Tekst:
• • •

Marchewka na dachu
Miasta ogrody, ekomiasta, miasta zeroemisyjne i miasta postwęglowe - dziesiątki projektów z całego świata próbują na nowo zdefiniować miejską przestrzeń.
Miasta zużywają 75 proc. energii i emitują 80 proc. gazów cieplarnianych wytwarzanych przez człowieka. Zdaniem wielu uczonych przed katastrofą ekologiczną wywołaną przez zmiany klimatyczne uchronić nas może jak najszybsze zmniejszenie emisji tych gazów. Zatem bitwa o przyszłość rozstrzygnie się w miastach.
Czy symbolem tej nowej, ekologicznej przyszłości stanie się Masdar, najbardziej w tej chwili awangardowy projekt na świecie realizowany w Abu Dhabi? Jak donosi "MIT's Technology Review", do 2016 r. na przedmieściach tej metropolii kosztem 22 mld dol. ma powstać miasto dla 50 tys. mieszkańców. Nie będzie w nim samochodów, nie będzie emisji gazów cieplarnianych i śmieci, bo każdy odpad zostanie przetworzony lub w najgorszym wypadku zgazyfikowany i wykorzystany jako źródło energii. Masdar ma zużywać 20 proc. energii potrzebnej ośrodkom podobnej wielkości, potrzebować też będzie czterokrotnie mniej wody (pochodzącej w Abu Dhabi z energochłonnego procesu odsalania wody morskiej), bo zużyte płyny poddawane będą recyklingowi, a mieszkańcy korzystać będą m.in. z bezwodnych pisuarów.
Czy to kolejna ekstrawagancja szejków, którzy nie wiedzą, co zrobić z gorącymi petrodolarami? Do pewnego stopnia. Jeśli jednak plan się powiedzie, Masdar ma stać się światowym centrum technologicznym, Krzemową Doliną dla przemysłów zielonych technologii i miejscem aktywności 1,5 tys. firm high-tech zajmujących się alternatywnymi źródłami energii, przetwarzaniem odpadów, projektowaniem ekologicznych budynków i osiedli. Z tego też właśnie względu w pierwszym etapie budowy powstaje Masdar Institute - wyższa uczelnia tworzona przy współpracy z prestiżowym amerykańskim Massachusetts Institute of Technology, która jeszcze jesienią tego roku przyjmie stu studentów. Jednocześnie do współpracy zachęcane są międzynarodowe korporacje kuszone warunkami stwarzanymi przez wolną strefę ekonomiczną. Pierwszy na zaproszenie odpowiedział koncern General Electric, który od kilku lat reorientuje się na rozwój technologii proekologicznych. Masdar będzie doskonałym laboratorium do testowania nowych rozwiązań.

• • •

Wyodrębnione dane:

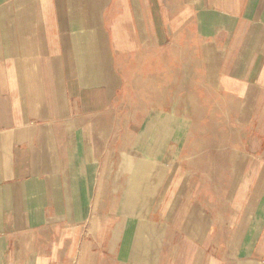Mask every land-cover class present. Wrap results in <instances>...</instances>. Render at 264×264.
<instances>
[{
    "label": "crops",
    "instance_id": "1",
    "mask_svg": "<svg viewBox=\"0 0 264 264\" xmlns=\"http://www.w3.org/2000/svg\"><path fill=\"white\" fill-rule=\"evenodd\" d=\"M0 264H264V0H0Z\"/></svg>",
    "mask_w": 264,
    "mask_h": 264
},
{
    "label": "rangeland",
    "instance_id": "2",
    "mask_svg": "<svg viewBox=\"0 0 264 264\" xmlns=\"http://www.w3.org/2000/svg\"><path fill=\"white\" fill-rule=\"evenodd\" d=\"M131 115L134 118L131 117V116H129V119H126V120L122 119L121 120V123L118 125V127H119L118 128V133L116 134V136L114 138V145H113L114 147H113L112 150L117 149V152H118V150L120 148L125 147V144H126V147L128 149L127 148L126 149L123 148L124 151L125 150L128 151L131 146L132 147L133 146L135 147V143L134 142H136V134H137V132H139L141 130L142 120H141V117L139 118V120L135 119V112H133ZM124 122H126V125H123ZM206 124H207V126H213L212 124L211 125H208L207 121H206V123H204V125H206ZM209 124H210V122H209ZM180 125H181V127H184V126H182V122L180 123ZM124 127H126V129ZM205 135H206V132L203 135L198 136L200 138L202 144H208V142H210V140H211V137H210L211 134H210V132L207 134V136H205ZM198 137L197 136H193V140L196 139V138H198ZM180 138H182V136ZM180 141H181L180 139L179 140H175L174 143H173V145L174 144L175 145L183 144V141H181V142ZM136 150L137 149L135 148V150L132 149V150H129L128 151L129 152V156L132 158L131 159L132 160L131 163H135V155H136L135 151ZM117 152L115 150V151H112L111 152V156L109 154L110 160L107 161V165L109 166V167L107 166V170L110 168V172L112 171L111 174H112L113 181L115 179L117 182H119L122 186L125 187L126 182L124 180V177L121 175V166H120V164L122 162L121 161L122 160V157H120V153H117ZM176 156L178 157V155H176ZM210 170L213 172V174L216 171V169H214V168L213 169H210ZM156 175L157 174H155L150 179L151 184L154 183L157 180ZM208 186L211 189H215V187H216V185H212V184H209ZM220 186L221 185H219V187ZM222 186L224 187V185H222ZM107 187H109V185H107ZM108 191H109V188L107 189V192ZM118 197H119L118 199H114L113 201L111 200L110 212L107 213V218L109 219V221H110L111 224H117L120 220H122V217H123L125 196L123 195V193H121ZM128 204H130V203L128 202ZM131 204H133V202H131ZM126 209H129L128 208V205L126 206ZM130 211H133V209L131 208ZM127 218L130 219L129 216H127ZM149 220H150V222L152 223L153 226H150V224H149V226L147 225V227L150 228V230L147 229V231H146V232H148V234L144 230L146 228V226H144L145 228L143 229L144 232L149 236V242L148 241H145L143 243H147V244H141L142 246L140 245L141 247H138V253L140 254V256L141 255H144V259H146V256H148L149 254H150V257L151 256L152 257L153 256L155 257V255H156V252L155 251L156 250H155V248H153L152 240L153 239L155 240L156 239L155 236L157 237V234L160 233L157 230L159 224H158L157 221H155L154 216H151V217L149 216ZM153 222L156 223V225ZM142 234H143V232H142ZM152 236H153V239H152ZM141 249L143 251H141Z\"/></svg>",
    "mask_w": 264,
    "mask_h": 264
}]
</instances>
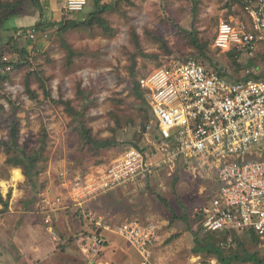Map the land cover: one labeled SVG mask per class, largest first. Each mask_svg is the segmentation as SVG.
<instances>
[{"label": "rangeland", "instance_id": "obj_1", "mask_svg": "<svg viewBox=\"0 0 264 264\" xmlns=\"http://www.w3.org/2000/svg\"><path fill=\"white\" fill-rule=\"evenodd\" d=\"M59 1L64 5V13L61 11L63 15L72 16L73 19H86L94 11L93 0H88L84 11L74 15L65 12L66 0ZM237 1L119 0V6L113 12L103 14L109 31L96 26L92 30L72 29L62 36L78 53L71 64L68 63L62 38L57 34L58 28L47 29L43 32L45 35L38 36L36 42L20 36L19 29L10 28L1 32L3 28H0V57L7 56L14 63L13 71L4 75L6 78L0 81V194L5 200L11 194L9 209L0 213V228L8 233L12 230L11 226L17 230L16 226L21 223L11 222L9 218L1 226V220L12 214L35 217L38 224L44 227L43 231L45 229L49 233L44 224L43 211L39 207L42 206L43 198L62 196L66 203L68 201L66 193L59 189L57 172L69 167L74 174L84 177L109 167L133 147L131 143L136 141L142 131L141 124L145 115L138 111L132 95L130 68L135 57L137 78L153 69L168 66L173 61L194 59L212 68L194 46V35L204 43L206 55L217 63V67L229 72L230 78L240 79V76L234 74L226 54L214 48L220 21L237 25L246 20L240 1ZM35 10L28 3L25 14ZM18 20L22 19L16 18L7 26L13 27V23ZM133 33L138 36L140 51L135 46ZM24 49L28 51L25 61L20 54ZM248 61L251 60L242 61V64L247 66ZM23 62V65L16 67L17 63ZM248 69L253 70L250 67ZM256 73L261 74V70L258 69ZM28 88L36 94V100L28 93ZM47 91L54 100L62 98L72 101L78 110L85 107L87 100L91 107L86 111V125L99 139H114L116 144L94 154L89 152L88 147L82 150L71 117L62 105H54L46 99ZM79 91H83L85 101ZM113 113L126 116L127 119L130 117L133 122L122 130L116 129ZM6 118L18 121L21 146L28 152L37 151L39 154L41 172L34 184L26 182L21 169L5 164L7 156L1 142L8 140L7 123L4 121ZM149 128L151 130L147 136ZM148 130L140 141L145 153L150 152V143H154L157 135L153 120ZM15 170L21 172L22 180L14 181ZM216 190L215 185L212 187L196 179L187 169L179 167L172 174L156 173L135 185L106 192L110 193V207L106 212L112 215L120 213L117 220L121 222L133 219L142 223H155L160 229L161 239L154 254L164 258V264L190 263L191 259L193 264H220L213 256L193 253L197 232L201 239L210 240L211 243L213 239L210 237L216 235L199 231L203 223V219L199 218L201 210L210 203ZM162 200H166L168 206ZM0 209H3L1 203ZM61 213L63 215L62 210L52 213L54 229L58 235L70 236V231L67 230L66 234L56 220V215ZM121 215L131 217L123 218ZM75 217L79 221L81 214L77 213ZM81 234H85V231L73 232L70 246L77 248V239ZM233 236L235 241L230 250L238 259L233 264H256L255 259L264 261V245L260 242L255 244L249 236L238 231L233 232ZM111 238L127 247L137 258L135 250L122 238ZM218 249L224 253L225 248ZM3 254H0V260L8 259L6 253ZM197 257L200 258L195 260ZM246 258L252 259L247 262L244 260Z\"/></svg>", "mask_w": 264, "mask_h": 264}, {"label": "built area", "instance_id": "obj_2", "mask_svg": "<svg viewBox=\"0 0 264 264\" xmlns=\"http://www.w3.org/2000/svg\"><path fill=\"white\" fill-rule=\"evenodd\" d=\"M238 1L244 5L246 20L237 25L220 21L214 48L247 61L264 51V0ZM87 5L88 0H66L65 12L80 13ZM40 34L45 35L31 29L20 36L36 42ZM0 62V75L13 71L14 63L7 56H1ZM139 83L147 91L157 131L150 152L130 148L109 167L84 177L69 167L60 169L59 188L66 193L68 204L58 196L45 197L39 205L54 241L59 236L52 213L73 207L92 227L77 239L85 252L99 253L108 233L137 251L140 264H156L154 249L161 235L155 223H117L86 205L106 192L183 167L196 179L217 187L201 210L204 234L224 237L220 245L226 249L233 246L235 231L248 236L254 233L264 245V78L231 81L191 59L153 69Z\"/></svg>", "mask_w": 264, "mask_h": 264}, {"label": "trees", "instance_id": "obj_3", "mask_svg": "<svg viewBox=\"0 0 264 264\" xmlns=\"http://www.w3.org/2000/svg\"><path fill=\"white\" fill-rule=\"evenodd\" d=\"M119 1V0H118ZM118 1L114 0H93L94 2V11L86 18V19H78L74 18L72 16L62 15L61 20L59 21H53V22H43L45 10L42 5V0H0V28H3L9 20L22 16L26 12V6L28 3H30L36 11L40 14V20L32 27L31 29H34L40 33L46 32L49 28H58L57 34L59 37L62 38V36L69 32L72 29H78V30H92L94 27L98 26L105 31H109V26L106 21V19L103 17L104 13H110L113 12L116 6L118 5ZM239 2V1H237ZM242 10L244 11V5L239 2ZM77 13H71V15H74ZM29 29H23L22 33H27ZM19 32V31H18ZM133 40L135 43L136 48L138 51L141 50V47L137 41L138 36L136 33H133ZM216 37V36H215ZM17 38V37H15ZM215 39V38H214ZM13 40V39H12ZM63 47L67 51V57H68V63H72L74 61V58L78 55L77 51H75L70 44H68L63 38L61 39ZM192 41L194 46L199 50V55L206 59V61L209 63L210 67L207 68L208 71L217 72L221 77L227 78L231 81H247V80H261L264 78V73L262 72V69L264 68V51H261L257 54L255 59H252L251 61H248V65L244 66L242 64V60H239L235 58V53H227L226 56L229 58L231 68L233 69L234 74H237L240 76V79H233L230 78L229 72L225 71L224 69H220L217 67V63L213 62V59L208 57L205 52V46L204 43L200 42L198 38H195L194 35L192 37ZM21 55H23V60L25 61V58L28 54L27 50H23L20 52ZM136 58V57H135ZM132 60V65L130 68V74L133 78V87H132V95L134 97L136 106L138 108V111L145 113L143 116V122L141 124L142 131L137 136L136 141H133L132 148L138 149L142 152L145 151L144 148L141 147L140 141L143 138V135L148 130V127L153 120L152 113H151V107L147 98V91L143 88H141L139 83V78L136 77V66L137 61L136 59ZM1 59V57H0ZM23 63H17L16 67H20L23 65ZM3 66V64L0 62V67ZM253 68V72L251 74H247L246 70L247 68ZM261 70V74L256 73L257 70ZM244 72L242 75L241 73ZM6 77L0 75V81L4 80ZM28 93L31 94L32 98L34 100L37 99V96L34 92L30 90V88L27 89ZM80 96L84 99L83 91L78 92ZM46 99L50 101L54 105H62L64 107V110L66 113L71 117L72 119V127L73 130L76 132V134L79 137L80 140V147L82 150H86V147H88L89 152L94 154L97 151L107 150L111 148L113 145L116 144V141L114 139H99L96 137L92 129L86 125V111L91 107L90 103L85 101L87 104L85 107L81 110L76 109L73 106L72 101L70 100H63L60 98L59 100H54L51 98L48 91L45 93ZM1 112L4 113L3 107H1ZM113 120L116 123V129L122 130L125 126L131 125L130 123L133 122V120L129 117H123L118 114H112ZM7 123L8 128V140L1 142V146L3 147L4 153L7 156V160L5 164L11 168L21 169L23 172V175L26 177V182L29 184H34V180L37 178V176L40 174L41 169L39 167L40 157L37 151L28 152L26 148H23L19 142V136H20V129H19V123L17 120L10 118L4 120ZM76 125V126H73ZM116 129L114 132H116ZM45 142L43 144V149H45ZM11 199V194H8L7 200L3 199V196L0 194V203L3 206V209H0V213L7 211L9 209V201ZM163 203L168 206L166 200H162ZM201 214V213H200ZM174 218H176L174 216ZM199 218L202 220V215H199ZM202 226V225H201ZM202 228V227H201ZM200 228L199 231L202 232V229ZM250 239L255 243L258 244L260 242V239L252 233L250 235ZM203 238V237H202ZM213 239V242L211 243L210 240H204L199 237L198 232L195 234V247L193 249V253L195 254H204L205 256H213L215 257L220 264H233L235 261H238L237 256H233V250L231 249H224V253L221 252L218 248H221V241L224 240V237H222L219 234L212 235L210 237ZM208 238V239H210ZM237 239V237H236ZM241 247L243 245L239 243ZM255 256V255H254ZM252 258H246L245 261H249ZM256 264H264L263 260L255 259L254 260Z\"/></svg>", "mask_w": 264, "mask_h": 264}, {"label": "crops", "instance_id": "obj_4", "mask_svg": "<svg viewBox=\"0 0 264 264\" xmlns=\"http://www.w3.org/2000/svg\"><path fill=\"white\" fill-rule=\"evenodd\" d=\"M42 5L46 14L44 15L43 22L47 23L50 21L61 20L64 13V5L62 2L59 0H42ZM16 18H21L22 20H18V22L15 21L13 27L7 26L10 21L14 19L16 20ZM28 18H31V20L28 21ZM39 20L40 16L38 15V12L36 10L31 11L29 14L15 17L6 22L1 32H6L7 30H10V28L19 29L20 35L22 29L34 27ZM108 194L110 193L102 194L91 199L86 207L95 211L99 215L101 214L108 220L119 223L118 221L120 220L117 219L120 217V213L112 215L106 212L110 207ZM66 204H68V202L65 203V205ZM60 210L63 211L64 216L62 213L57 214L56 220L60 222V225L66 231V234L68 230L71 235L64 236L59 234L58 241H54L52 235L47 233L45 229V232L43 231L44 227L38 224V220L35 217H22L10 214L2 219L1 226H3L8 218L11 222L16 221L18 224H21L16 226L17 230L15 229V226H11L12 230L9 233L4 228H0V244L2 245V248H0V254L4 255L3 253H6L8 257V259L5 260L1 259L0 264H140L141 257L138 252L135 251L137 253V258L135 259L134 254H132L127 247H124L111 238L115 237V235L112 234H104L107 239L106 245L97 254L91 255L88 252H85L79 247L78 243L77 248L70 246V238L73 236L75 230H84L85 233H89L91 232L92 227L84 219L78 218L80 219L79 221L76 219L75 215H77V213H75L73 207H70L69 209L62 208ZM122 217L128 218L131 216L126 215ZM249 237L251 236L249 235ZM12 252L15 254L12 255ZM199 258L197 257L194 259L198 260ZM154 262L157 264H164L166 261L164 258L158 257L155 253ZM182 264H193L192 259L190 260V263L182 262Z\"/></svg>", "mask_w": 264, "mask_h": 264}, {"label": "bare ground", "instance_id": "obj_5", "mask_svg": "<svg viewBox=\"0 0 264 264\" xmlns=\"http://www.w3.org/2000/svg\"><path fill=\"white\" fill-rule=\"evenodd\" d=\"M13 178H14V181H19V180H22L23 179V176H22V174H21V172L19 171V170H15L14 171V176H13ZM4 185V184H3Z\"/></svg>", "mask_w": 264, "mask_h": 264}]
</instances>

• • •

Wyzwania:
a) Wypisz wszystkie rodzaje miast, które tekst o Masdarze podaje jako przykłady projektów definiujących na nowo miejską przestrzeń.
b) Ilu studentów ma przyjąć Masdar Institute jesienią według tekstu o Masdarze?
Dane nie mają żadnego związku z tekstem.

Rozwiązania po kolei:
a) Miasta ogrody, ekomiasta, miasta zeroemisyjne, miasta postwęglowe.

b) Stu studentów.